# Expecting first child...problems with stepson



## SteppingStones (Dec 20, 2010)

I am due with my first child in February. I have a stepson who is 11 - his father and I have been married 4 years and I am his first wife. We tried for 3 years to get pregnant so this is a very exciting time for me. However, my stepson is way less than enthused. He actually can be very hateful and mean when we mention the baby. My sister in law (husband's sis) had a baby 5 months ago and my stepson wants nothing to do with him - mostly ignores him. Which I guess is fairly harmless, but it's not the atmosphere I will want in my home. My stepson has been an only child thus far, so I know it's going to be an adjustment for him. It just really hurts me when he acts so rude/mean/disinterested.
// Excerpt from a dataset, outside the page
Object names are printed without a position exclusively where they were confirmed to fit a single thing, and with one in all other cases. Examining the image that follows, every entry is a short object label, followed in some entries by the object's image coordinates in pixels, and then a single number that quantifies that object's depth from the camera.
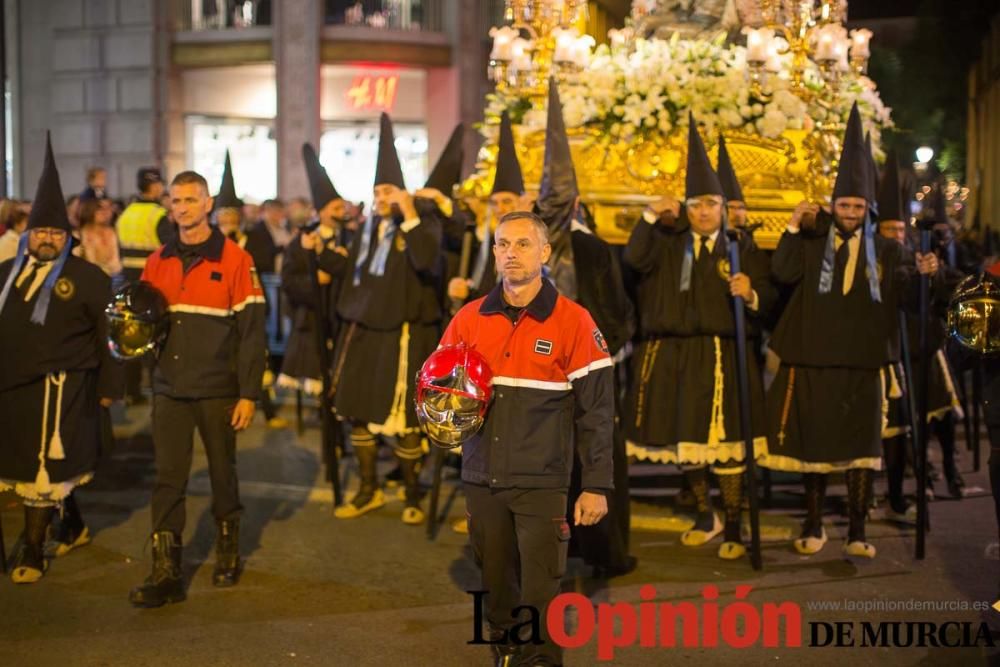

Any suggestions??


----------



## turnera (Jan 22, 2010)

I'd first be reading books about blending families. Learn the psychology involved in how kids like him feel, and what would make him feel more included.


----------



## mablenc (Feb 26, 2013)

I ask my son if he wants a brother or a sister he says he wants a dog. He'll get used to the idea, include him in the preparations and let him know he's not getting replaced and that he will always be loved. When the baby comes give him space as well as including him, don't exaggerate in your reactions to him not being excited or being rude. If you need to seek family counseling, but remember to most 11 yearold boys, babies are annoying crying and stinky beings. 
_Posted via Mobile Device_


----------



## Unique Username (Jul 6, 2013)

Make him a part of it. This will be HIS baby sister or brother.
He's probably feeling like time will now be taken away from him.
Will Daddy like this baby more than me?


----------